My First Nomad Cluster

My own notes — not a guide — on standing up my first Nomad cluster on AWS.

Kevin Wang


It’s a chilly 35º F morning here in New York.

It has certainly been a minute since I last wrote anything. Work has been quite busy, and life has been, well... turbulent to say the least. But I’m nearly fully back in the regular swing of things.

This post is going to be about Nomad. Not the why, or the what, but rather the how. More specifically, how I went about standing up my first Nomad cluster on AWS.

This is meaningful, personally, because I have a grand goal of understanding and using all 8 of HashiCorp’s core products.

My progress thus far looks like...
  • Waypoint: Contributor — I’ve contributed several AWS Lambda, K8s plugin improvements to the project, created the lambda-function-url plugin, and am working on a app-runner plugin... which I should finish up 😅.
  • Terraform: User — I use Terraform semi-regularly on my team at HashiCorp for the usual infrastructure provisioning. I also created a module that manages a set of nearly identical GitHub files across all these 👆👇 core product repositories.
  • Nomad: Dabbler — I’ve stood up a production cluster, and run a handful of containerized jobs.
  • Consul: Dabbler — I’ve dabbled with the native integration with Nomad. However, I wouldn’t be able to explain why or when you would use Consul.
  • Vault: Dabbler — Vault is next on my list to learn. I’ve only interacted with a local dev server.
  • Boundary: Never touched — Don’t know what it does.
  • Packer: Never touched — Should look into this for EC2 AMI creation.
  • Vagrant: Never touched — Don’t know what it does.

Now, on to the actual write up.

Nomad

I wanted to create a production Nomad cluster. No, not nomad agent -dev. A production cluster with multiple nodes — the whole shebang with a leader and followers.

Prior to this, my only experience with clusters has been with Kubernetes. And in those situations, the underlying nodes were always abstracted away from me by the platform, whether it was EKS or GKE. I never once had to think about leaders or followers, just declarative YAML files for creating pods.

Checklist

My criteria for a fully qualified production cluster was simply:

  • Must have 3 server nodes in alive status, with one leader
  • Should be publicly accessible
  • Should be reasonably secure
  • Should be able to run a containerized job

I’ll reference this checklist throughout the rest of the post.

Initial Wall

The first resource I reached for was this Nomad tutorial, but I quickly turned away due to the hefty prerequisites.

This particular tutorial called for Packer, Terraform, and Consul usage, to which I thought with a ton of skepticism, “Wtf?

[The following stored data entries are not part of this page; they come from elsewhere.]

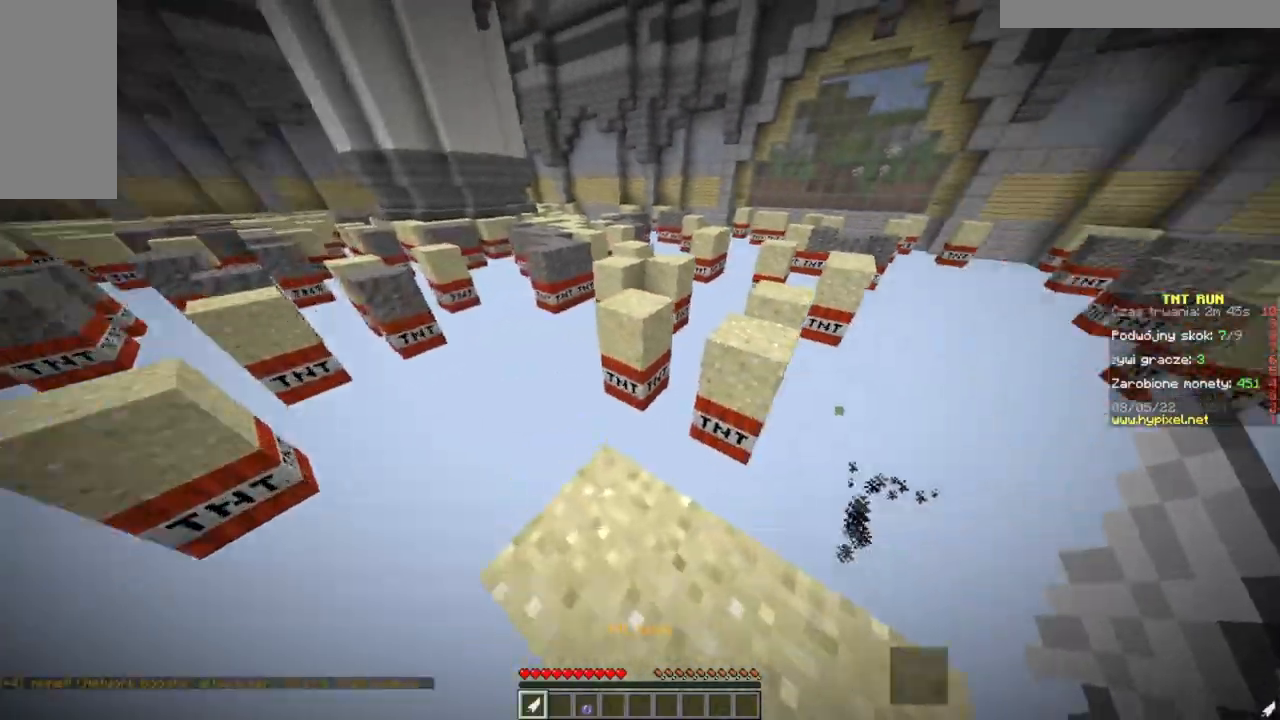
{"keys": ["w"], "mouse": [], "events": [[250, "d", "down"], [467, "d", "up"]]}
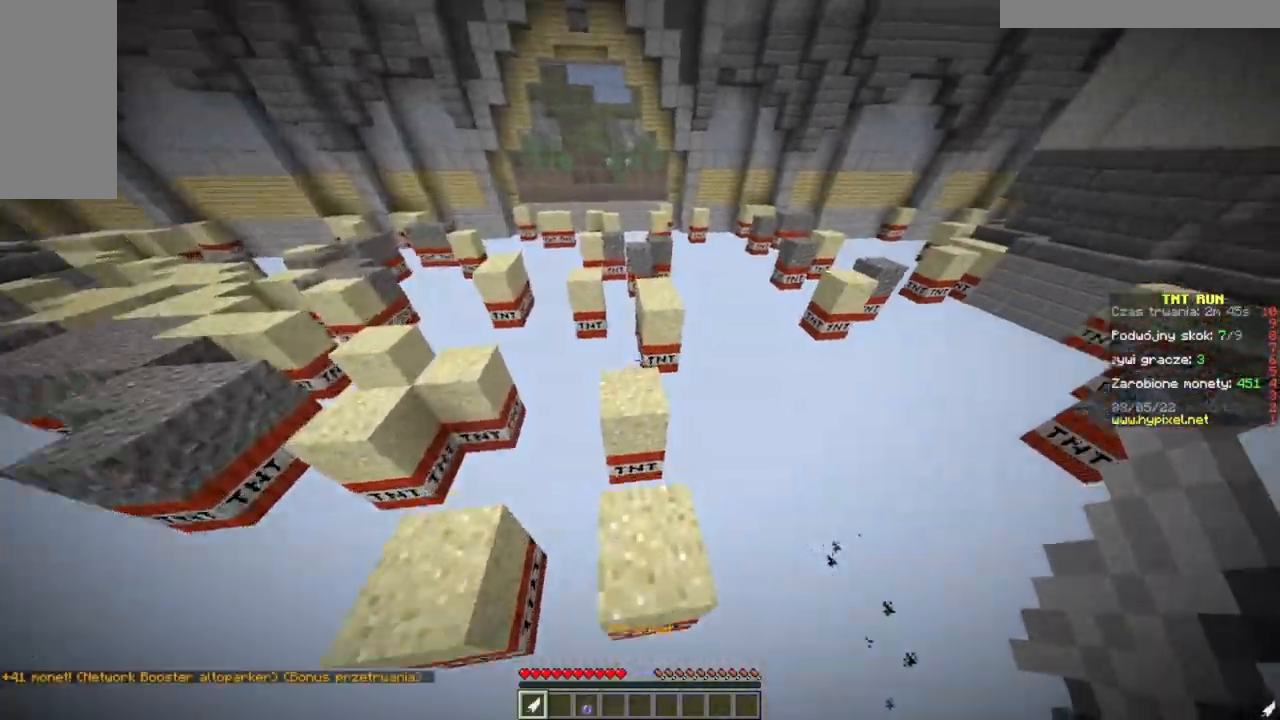
{"keys": ["a", "w"], "mouse": [], "events": [[150, "d", "down"], [317, "a", "down"], [400, "d", "up"]]}
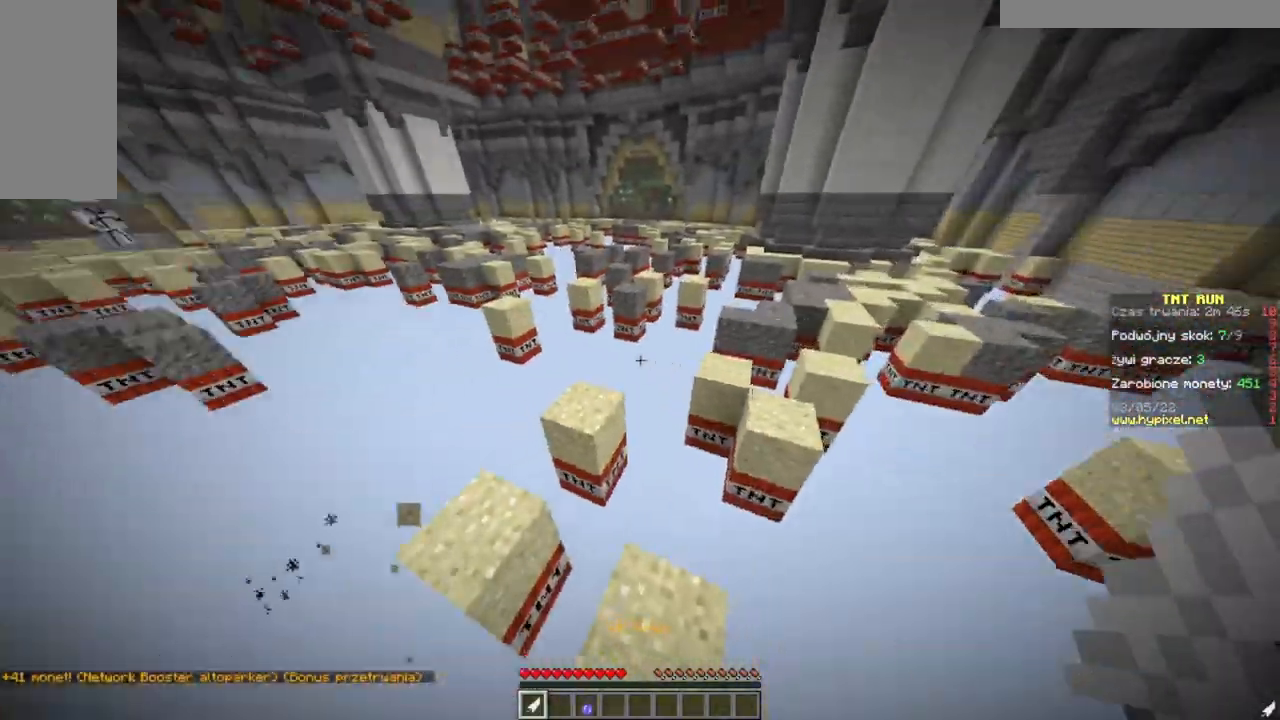
{"keys": ["w"], "mouse": [], "events": [[234, "a", "up"]]}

It cannot possibly require all these additional tools just to create a Nomad cluster...” That’s like looking for the quickest spaghetti recipe and finding one that requires you to make the pasta and sauce from scratch.

I eventually pulled from various scattered documentation pages and embarked on some good ol’ AWS click-ops. The process that ensued was ultimately what drove me to write this post.

Cluster Configuration

My very surface-level knowledge of clusters and the fact that Nomad is meant to be run as a cluster lead me to create 3 EC2 instances, and then pray that Nomad would magically join them somehow.

Clusters typically call for an odd number of members which helps with fault tolerance and preventing the “split brain” problem. 1

3 Little EC2 Piggies

Nomad suggests using fairly powerful specs for Nomad servers. However, for my discovery needs, the cheap t2.small instance size worked just fine.

I created three of these Amazon Linux EC2 instances, SSH’d into each and did some repetitive manual setup, such as installing nomad itself and zsh for productivity.

Nomad Config Files

Nomad looks for a config file at /etc/nomad.d/nomad.hcl by default. These are the configurations that I arrived on for my leader and followers.

Running

At this point I was ready to run Nomad.

This enterprise guide was pretty helpful with showing how to run Nomad as a background service using systemd/systemctl.

There are some chmod commands for permitting file/folder modifications but I don’t remember if they're needed or not.

UI

The Nomad web UI — viewable at port 4646 — was my next stop and the quickest way to validate cluster health.

Nomad UI with three servers

Check ✅ — I had created my first, fully functional production Nomad cluster, reachable at a public URL like http://<ec2-public-ip>:4646/ui/jobs.

  • Must have 3 server nodes in alive status, with one leader
  • Should be publicly accessible
  • Should be reasonably secure
  • Should be able to run a containerized job

Basic Auth

Nomad, including the UI, is not secure by default, unlike say Waypoint and its UI.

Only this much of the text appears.